Shropshire Food Poverty Alliance has spoken of the huge wave of demand food banks are experiencing, as well as a decrease in donations.
Not only that, but seeing people in increasingly difficult and challenging circumstances is having an 'emotional toll' on volunteers which 'can't be understated'.
Sophie Padgett, co-ordinator of Shropshire Food Poverty Alliance, said: "Christmas is usually the busiest time of the year for food banks so we are expecting this year to be very difficult indeed.
"Not only are the logistics of helping such a large amount of people difficult, the emotional toll of seeing people in increasingly difficult circumstances also can’t be understated.
"This huge wave of demand is also teamed with concerns about what is best to provide people with over the Christmas period.
"Many people are increasingly turning down foods which will require the oven to be on for any period of time as the cost will simply be too high."
Sophie went on to say that even though communities are continuing to show 'great support' for their local food banks, everyone is feeling the pinch, and so donations are down.

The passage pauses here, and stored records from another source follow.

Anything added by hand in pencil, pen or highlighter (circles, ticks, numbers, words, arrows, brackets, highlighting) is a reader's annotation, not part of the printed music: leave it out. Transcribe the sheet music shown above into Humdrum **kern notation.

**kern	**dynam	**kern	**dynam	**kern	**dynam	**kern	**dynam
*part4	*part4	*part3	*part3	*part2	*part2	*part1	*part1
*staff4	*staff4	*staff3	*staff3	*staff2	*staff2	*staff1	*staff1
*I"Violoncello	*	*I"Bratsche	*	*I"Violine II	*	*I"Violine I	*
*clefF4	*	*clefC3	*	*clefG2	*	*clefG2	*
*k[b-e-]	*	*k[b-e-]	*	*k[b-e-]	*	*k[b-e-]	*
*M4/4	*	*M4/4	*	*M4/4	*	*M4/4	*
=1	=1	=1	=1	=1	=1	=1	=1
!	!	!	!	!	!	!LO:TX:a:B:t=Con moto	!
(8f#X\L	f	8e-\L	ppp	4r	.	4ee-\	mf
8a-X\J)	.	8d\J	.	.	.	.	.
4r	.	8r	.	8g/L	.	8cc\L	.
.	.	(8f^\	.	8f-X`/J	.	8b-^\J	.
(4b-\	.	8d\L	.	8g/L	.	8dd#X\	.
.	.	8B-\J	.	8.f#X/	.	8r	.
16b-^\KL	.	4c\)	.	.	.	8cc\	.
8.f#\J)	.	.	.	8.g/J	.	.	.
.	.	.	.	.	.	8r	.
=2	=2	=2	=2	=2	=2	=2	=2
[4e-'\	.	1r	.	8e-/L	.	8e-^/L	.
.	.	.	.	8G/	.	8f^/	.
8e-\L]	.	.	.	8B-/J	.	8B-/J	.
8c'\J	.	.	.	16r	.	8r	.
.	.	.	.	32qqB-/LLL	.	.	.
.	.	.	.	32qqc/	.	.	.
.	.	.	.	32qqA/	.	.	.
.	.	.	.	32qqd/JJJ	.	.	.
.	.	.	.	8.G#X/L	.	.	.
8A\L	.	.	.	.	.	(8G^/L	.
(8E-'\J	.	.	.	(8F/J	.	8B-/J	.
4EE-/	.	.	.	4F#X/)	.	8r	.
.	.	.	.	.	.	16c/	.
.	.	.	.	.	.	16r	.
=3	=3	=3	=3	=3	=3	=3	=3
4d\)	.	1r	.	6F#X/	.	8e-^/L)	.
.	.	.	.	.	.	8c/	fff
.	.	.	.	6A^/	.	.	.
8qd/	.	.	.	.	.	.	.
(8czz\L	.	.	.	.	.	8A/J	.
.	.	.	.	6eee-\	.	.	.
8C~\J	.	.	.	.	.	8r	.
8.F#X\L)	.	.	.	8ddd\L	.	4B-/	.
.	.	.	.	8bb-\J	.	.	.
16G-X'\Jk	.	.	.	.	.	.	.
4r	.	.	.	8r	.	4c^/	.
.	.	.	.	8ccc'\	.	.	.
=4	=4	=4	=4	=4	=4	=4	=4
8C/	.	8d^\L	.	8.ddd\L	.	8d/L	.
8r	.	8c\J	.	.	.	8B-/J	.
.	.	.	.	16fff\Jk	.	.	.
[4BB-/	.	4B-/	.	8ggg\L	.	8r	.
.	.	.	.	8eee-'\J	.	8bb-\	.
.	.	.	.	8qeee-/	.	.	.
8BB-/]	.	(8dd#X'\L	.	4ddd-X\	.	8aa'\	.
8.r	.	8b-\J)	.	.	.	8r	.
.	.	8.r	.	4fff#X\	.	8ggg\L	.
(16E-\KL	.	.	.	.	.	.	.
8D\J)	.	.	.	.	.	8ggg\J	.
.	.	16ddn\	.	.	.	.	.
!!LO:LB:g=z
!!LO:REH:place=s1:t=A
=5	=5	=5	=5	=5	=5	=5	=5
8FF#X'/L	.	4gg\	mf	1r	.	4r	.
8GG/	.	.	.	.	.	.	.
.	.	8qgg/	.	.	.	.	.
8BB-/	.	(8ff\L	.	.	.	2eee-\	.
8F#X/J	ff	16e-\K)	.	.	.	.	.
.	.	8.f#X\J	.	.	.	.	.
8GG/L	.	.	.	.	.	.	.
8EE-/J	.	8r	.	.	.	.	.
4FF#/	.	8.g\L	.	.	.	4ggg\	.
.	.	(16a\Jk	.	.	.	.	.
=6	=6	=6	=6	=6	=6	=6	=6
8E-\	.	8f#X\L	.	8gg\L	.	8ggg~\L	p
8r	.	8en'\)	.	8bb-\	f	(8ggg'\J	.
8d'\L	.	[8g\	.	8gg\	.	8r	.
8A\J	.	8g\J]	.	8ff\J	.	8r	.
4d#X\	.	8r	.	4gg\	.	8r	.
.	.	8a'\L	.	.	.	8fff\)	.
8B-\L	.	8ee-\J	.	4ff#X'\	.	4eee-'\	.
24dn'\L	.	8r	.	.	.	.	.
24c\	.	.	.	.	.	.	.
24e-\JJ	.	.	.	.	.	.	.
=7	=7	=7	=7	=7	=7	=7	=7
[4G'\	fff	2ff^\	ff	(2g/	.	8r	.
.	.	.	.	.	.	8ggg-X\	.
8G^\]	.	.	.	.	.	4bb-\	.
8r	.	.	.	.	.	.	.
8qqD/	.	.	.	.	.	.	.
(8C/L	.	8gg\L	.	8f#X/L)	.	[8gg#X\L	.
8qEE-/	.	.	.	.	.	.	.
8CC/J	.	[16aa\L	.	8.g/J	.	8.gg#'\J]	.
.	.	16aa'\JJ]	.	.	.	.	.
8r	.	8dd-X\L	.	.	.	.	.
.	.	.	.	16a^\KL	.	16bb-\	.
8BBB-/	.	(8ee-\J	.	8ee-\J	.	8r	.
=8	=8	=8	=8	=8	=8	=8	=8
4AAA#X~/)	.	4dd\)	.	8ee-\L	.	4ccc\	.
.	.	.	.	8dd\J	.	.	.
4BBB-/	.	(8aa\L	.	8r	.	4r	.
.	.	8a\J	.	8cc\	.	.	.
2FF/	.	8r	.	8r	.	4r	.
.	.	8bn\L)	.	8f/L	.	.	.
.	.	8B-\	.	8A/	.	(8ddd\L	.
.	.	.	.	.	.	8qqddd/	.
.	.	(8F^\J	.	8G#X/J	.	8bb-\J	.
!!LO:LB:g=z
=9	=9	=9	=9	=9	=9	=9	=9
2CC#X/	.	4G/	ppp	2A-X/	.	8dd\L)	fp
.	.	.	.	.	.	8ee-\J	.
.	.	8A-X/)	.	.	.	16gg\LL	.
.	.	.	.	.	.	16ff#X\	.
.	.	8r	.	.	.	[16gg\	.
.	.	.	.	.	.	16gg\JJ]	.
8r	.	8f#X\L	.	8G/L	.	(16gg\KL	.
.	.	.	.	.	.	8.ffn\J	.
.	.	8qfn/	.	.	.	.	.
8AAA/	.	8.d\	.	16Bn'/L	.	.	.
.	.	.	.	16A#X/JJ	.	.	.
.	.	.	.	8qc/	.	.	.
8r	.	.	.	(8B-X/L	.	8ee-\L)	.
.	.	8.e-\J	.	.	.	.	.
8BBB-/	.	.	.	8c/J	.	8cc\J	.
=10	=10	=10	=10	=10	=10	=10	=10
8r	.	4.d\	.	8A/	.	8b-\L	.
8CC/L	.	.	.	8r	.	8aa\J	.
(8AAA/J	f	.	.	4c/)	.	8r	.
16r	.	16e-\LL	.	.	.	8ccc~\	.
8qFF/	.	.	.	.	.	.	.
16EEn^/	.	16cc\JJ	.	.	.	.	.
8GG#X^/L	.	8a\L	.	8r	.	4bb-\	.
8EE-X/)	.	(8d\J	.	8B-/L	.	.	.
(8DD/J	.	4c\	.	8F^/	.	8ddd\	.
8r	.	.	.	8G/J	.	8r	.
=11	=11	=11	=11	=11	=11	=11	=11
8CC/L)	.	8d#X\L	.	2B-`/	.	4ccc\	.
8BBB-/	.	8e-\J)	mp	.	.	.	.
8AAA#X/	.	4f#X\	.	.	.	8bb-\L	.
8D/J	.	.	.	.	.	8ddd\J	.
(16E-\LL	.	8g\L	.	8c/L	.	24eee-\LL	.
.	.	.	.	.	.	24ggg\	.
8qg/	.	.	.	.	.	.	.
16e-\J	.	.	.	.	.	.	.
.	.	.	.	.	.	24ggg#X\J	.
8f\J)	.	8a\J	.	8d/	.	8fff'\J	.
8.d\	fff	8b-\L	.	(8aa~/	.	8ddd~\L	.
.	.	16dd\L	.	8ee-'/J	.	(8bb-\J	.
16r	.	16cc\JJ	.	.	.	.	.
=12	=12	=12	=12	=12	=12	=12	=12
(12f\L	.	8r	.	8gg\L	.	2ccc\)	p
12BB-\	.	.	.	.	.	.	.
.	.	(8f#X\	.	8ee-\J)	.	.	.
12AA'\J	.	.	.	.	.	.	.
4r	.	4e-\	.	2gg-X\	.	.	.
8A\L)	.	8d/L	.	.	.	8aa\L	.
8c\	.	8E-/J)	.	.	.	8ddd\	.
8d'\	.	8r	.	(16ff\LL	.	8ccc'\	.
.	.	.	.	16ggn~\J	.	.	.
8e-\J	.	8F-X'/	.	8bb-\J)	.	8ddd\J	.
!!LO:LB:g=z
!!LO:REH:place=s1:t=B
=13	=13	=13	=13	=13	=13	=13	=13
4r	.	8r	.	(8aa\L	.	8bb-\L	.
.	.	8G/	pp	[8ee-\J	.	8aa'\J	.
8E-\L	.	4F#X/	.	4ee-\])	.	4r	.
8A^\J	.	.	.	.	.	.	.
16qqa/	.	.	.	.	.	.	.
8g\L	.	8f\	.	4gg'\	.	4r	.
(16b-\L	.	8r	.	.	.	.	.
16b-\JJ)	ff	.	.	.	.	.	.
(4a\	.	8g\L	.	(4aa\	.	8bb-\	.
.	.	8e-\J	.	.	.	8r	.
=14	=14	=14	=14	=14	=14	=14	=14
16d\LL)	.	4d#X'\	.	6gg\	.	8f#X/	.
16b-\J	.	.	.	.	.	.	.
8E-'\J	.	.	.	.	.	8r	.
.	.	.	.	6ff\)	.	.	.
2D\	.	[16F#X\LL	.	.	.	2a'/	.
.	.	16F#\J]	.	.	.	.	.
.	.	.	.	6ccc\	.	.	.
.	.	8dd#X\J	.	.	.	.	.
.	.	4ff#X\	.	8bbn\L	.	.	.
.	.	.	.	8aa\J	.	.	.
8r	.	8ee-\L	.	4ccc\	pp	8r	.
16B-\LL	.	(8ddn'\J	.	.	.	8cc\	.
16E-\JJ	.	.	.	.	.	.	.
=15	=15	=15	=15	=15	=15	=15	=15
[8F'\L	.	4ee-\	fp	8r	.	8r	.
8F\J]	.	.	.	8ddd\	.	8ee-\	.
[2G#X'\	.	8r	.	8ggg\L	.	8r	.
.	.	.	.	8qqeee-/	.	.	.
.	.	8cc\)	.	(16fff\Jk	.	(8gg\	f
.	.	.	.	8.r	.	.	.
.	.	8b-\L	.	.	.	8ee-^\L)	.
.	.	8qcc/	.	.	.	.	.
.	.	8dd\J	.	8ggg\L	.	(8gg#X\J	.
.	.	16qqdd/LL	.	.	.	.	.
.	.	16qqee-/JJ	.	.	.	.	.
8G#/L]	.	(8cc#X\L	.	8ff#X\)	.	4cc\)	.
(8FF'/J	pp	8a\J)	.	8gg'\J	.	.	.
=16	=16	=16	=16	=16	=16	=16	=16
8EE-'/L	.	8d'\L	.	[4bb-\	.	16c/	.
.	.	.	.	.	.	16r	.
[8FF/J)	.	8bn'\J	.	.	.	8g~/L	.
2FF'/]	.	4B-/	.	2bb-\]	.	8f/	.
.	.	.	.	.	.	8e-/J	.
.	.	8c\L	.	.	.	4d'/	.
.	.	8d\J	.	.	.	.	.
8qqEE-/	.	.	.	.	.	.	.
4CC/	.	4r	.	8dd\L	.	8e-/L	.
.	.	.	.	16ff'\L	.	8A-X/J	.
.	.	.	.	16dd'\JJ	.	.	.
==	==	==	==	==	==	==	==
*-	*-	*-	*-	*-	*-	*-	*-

Many of the food banks in the network have Facebook pages or websites where they do a weekly shout-out for items they are low on.
Data from The Trussell Trust, a charity which works to end the need for food banks, revealed more emergency food parcels were given out during the April to September period than ever before.
According to its figures, 320,000 people have been forced to turn to food banks for the first time ever.
And nearly 1.3 million food parcels were handed out by food banks in the Trussell Trust’s UK network over the same period – almost half a million of which went to children.
Representatives of the Trussell Trust recently delivered a letter to Downing Street calling for urgent action to end the need for emergency food.
The letter was supported by Shropshire Food Poverty Alliance, alongside 3,000 food bank staff and volunteers from across the country who signed the letter.
"We strongly believe that we do not want to see food banks become institutionalised in this country, it is not right that more and more people are having to call on their support." Sophie added.
"There will never be a substitute for a real living wage and a welfare system that keeps pace with inflation and does the job it was designed to do: keep people from falling into poverty when life throws them a difficult set of circumstances.
"We are talking about people being able to buy their essentials and to live with dignity. What could be more fundamental than that?"